ASSIGNED TASK =>
In the entries below, begin at the line that has "right front paw: (212, 323)", stop after the line that has "left back paw: (375, 425)", and output those lines exactly with no pictures.

[Bounding boxes with keypoints]

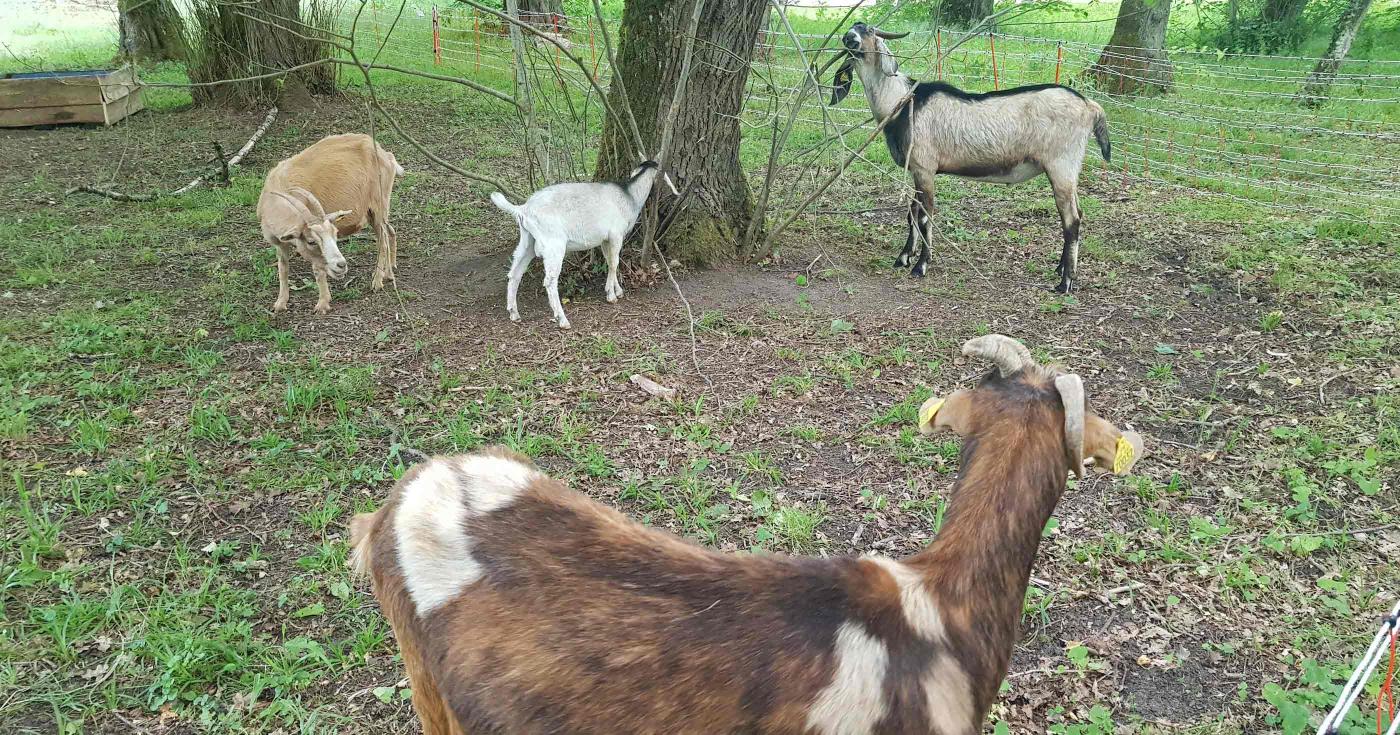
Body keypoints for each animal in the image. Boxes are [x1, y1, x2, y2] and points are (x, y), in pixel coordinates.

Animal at [259, 133, 406, 313]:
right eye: (311, 241)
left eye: (335, 235)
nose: (341, 265)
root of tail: (386, 155)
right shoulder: (280, 243)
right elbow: (283, 267)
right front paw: (280, 303)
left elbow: (318, 271)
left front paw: (322, 303)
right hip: (375, 211)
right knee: (389, 231)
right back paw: (389, 273)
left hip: (379, 204)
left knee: (383, 240)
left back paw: (377, 281)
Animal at [492, 163, 677, 331]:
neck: (628, 196)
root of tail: (523, 209)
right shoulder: (615, 235)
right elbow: (614, 263)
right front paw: (611, 295)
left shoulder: (605, 239)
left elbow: (610, 262)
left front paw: (616, 290)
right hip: (553, 244)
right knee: (550, 281)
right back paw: (562, 319)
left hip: (528, 241)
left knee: (514, 273)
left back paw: (514, 313)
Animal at [828, 22, 1114, 292]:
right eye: (853, 28)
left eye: (868, 30)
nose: (849, 37)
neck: (902, 102)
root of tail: (1090, 106)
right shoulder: (915, 170)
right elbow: (912, 212)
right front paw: (903, 257)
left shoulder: (924, 167)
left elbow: (925, 215)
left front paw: (921, 266)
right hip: (1069, 170)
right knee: (1077, 213)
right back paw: (1061, 269)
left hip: (1062, 165)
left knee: (1071, 220)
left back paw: (1065, 282)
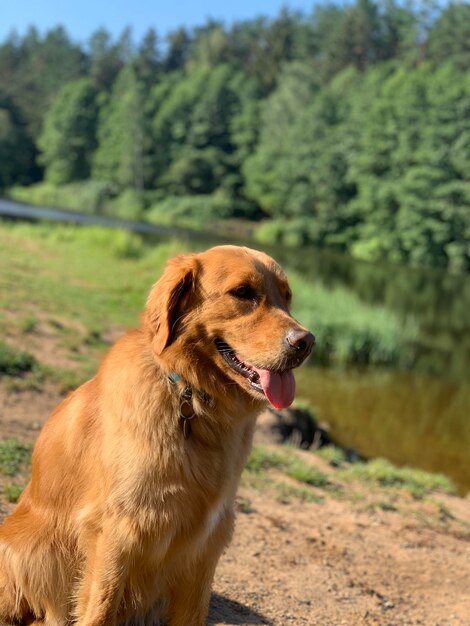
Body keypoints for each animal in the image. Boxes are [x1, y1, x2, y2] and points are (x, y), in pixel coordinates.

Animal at [0, 244, 316, 624]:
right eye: (243, 292)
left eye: (287, 297)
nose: (307, 342)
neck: (190, 398)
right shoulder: (119, 529)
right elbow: (100, 608)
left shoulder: (208, 538)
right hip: (23, 554)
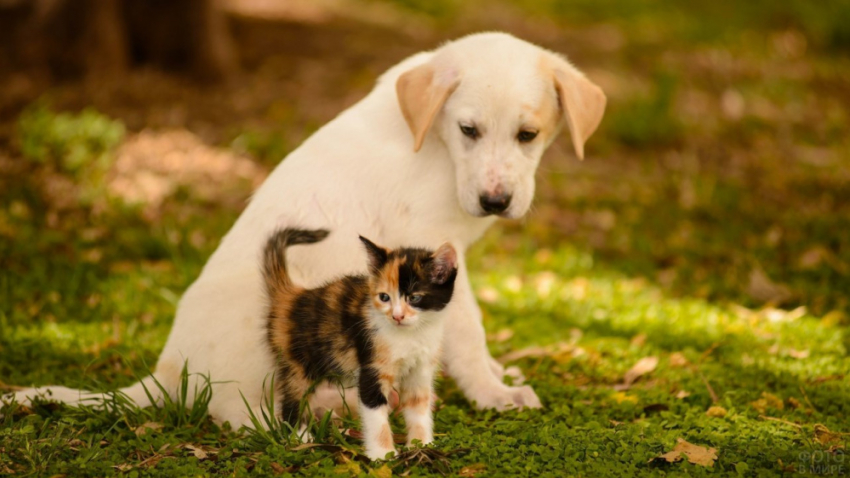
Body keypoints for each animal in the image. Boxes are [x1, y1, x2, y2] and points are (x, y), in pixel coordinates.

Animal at [6, 31, 604, 426]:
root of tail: (166, 372)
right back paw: (328, 411)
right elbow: (467, 328)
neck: (432, 143)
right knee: (241, 413)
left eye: (528, 135)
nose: (496, 201)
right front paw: (492, 393)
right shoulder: (431, 251)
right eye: (468, 129)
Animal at [264, 228, 458, 460]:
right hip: (297, 362)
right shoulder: (371, 366)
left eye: (415, 298)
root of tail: (291, 295)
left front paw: (421, 445)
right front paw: (383, 455)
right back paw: (300, 437)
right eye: (384, 297)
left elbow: (418, 407)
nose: (397, 316)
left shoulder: (420, 371)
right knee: (293, 397)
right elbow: (376, 415)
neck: (411, 334)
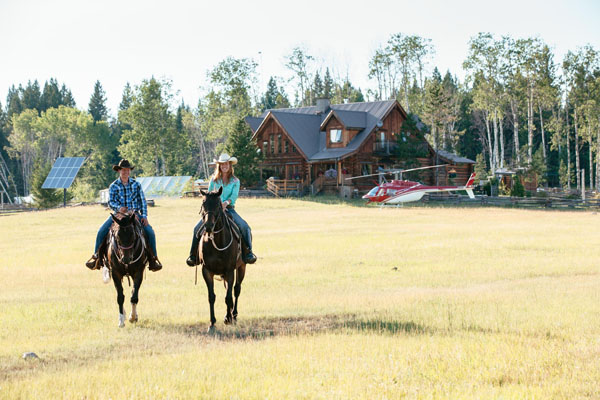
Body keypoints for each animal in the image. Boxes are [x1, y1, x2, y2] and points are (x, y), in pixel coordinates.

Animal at [196, 188, 245, 332]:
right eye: (203, 204)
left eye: (218, 205)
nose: (208, 226)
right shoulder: (206, 271)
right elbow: (211, 296)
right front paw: (212, 323)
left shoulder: (230, 271)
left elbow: (228, 297)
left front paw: (228, 318)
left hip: (242, 267)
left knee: (236, 289)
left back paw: (233, 315)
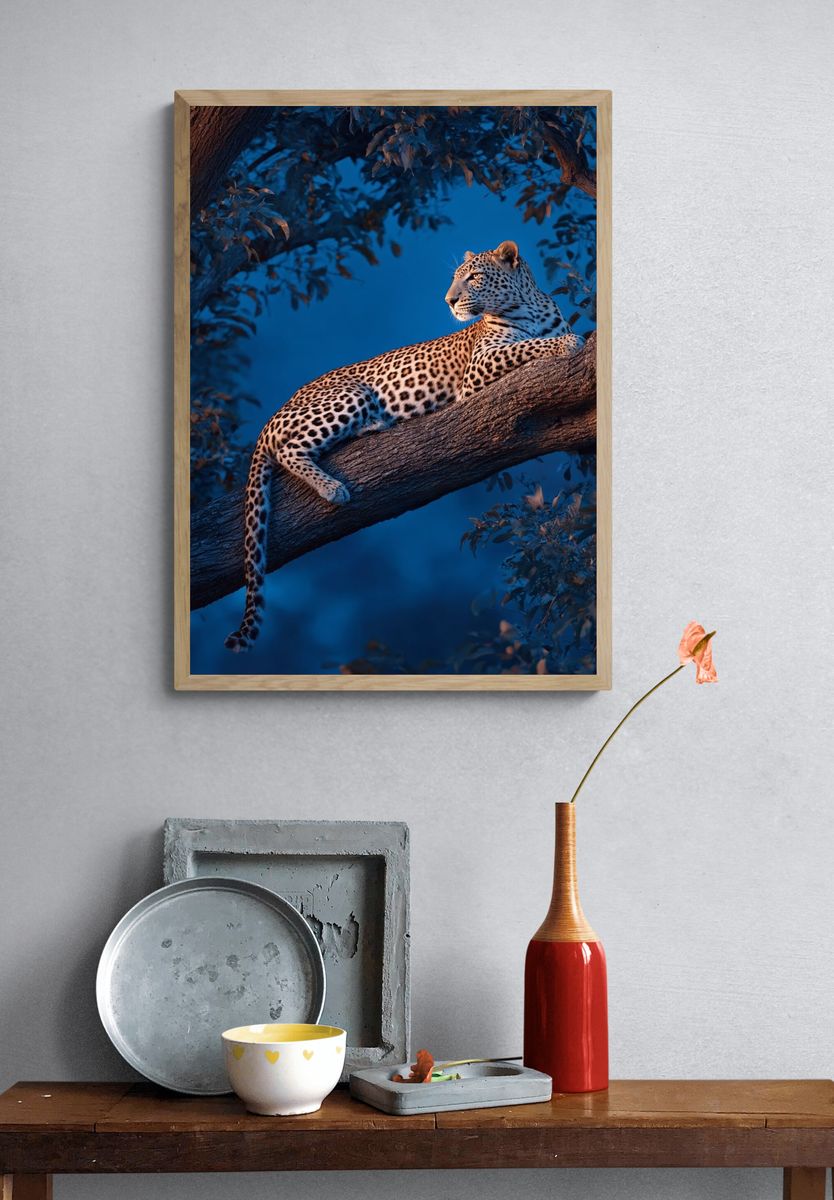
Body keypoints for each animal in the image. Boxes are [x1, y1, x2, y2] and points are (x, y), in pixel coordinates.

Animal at [225, 239, 582, 651]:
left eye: (474, 277)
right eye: (455, 279)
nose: (448, 300)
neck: (528, 306)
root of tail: (274, 414)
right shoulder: (479, 368)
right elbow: (529, 346)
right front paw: (567, 342)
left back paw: (375, 425)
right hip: (350, 394)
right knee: (289, 449)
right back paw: (333, 487)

RESPONSE TO THIS TASK =>
right front paw: (212, 323)
left shoulder: (230, 271)
left elbow: (228, 297)
left front paw: (228, 318)
left hip: (242, 267)
left knee: (236, 289)
left back paw: (233, 315)
Body keypoints for each animal in the image. Boxes are [x1, y1, x2, y2] and points are (x, y), in pixel coordinates.

Animal at [225, 239, 582, 651]:
left eye: (474, 277)
right eye: (455, 279)
nose: (448, 300)
neck: (528, 306)
root of tail: (274, 414)
right shoulder: (479, 368)
right elbow: (529, 346)
right front paw: (567, 342)
left back paw: (375, 425)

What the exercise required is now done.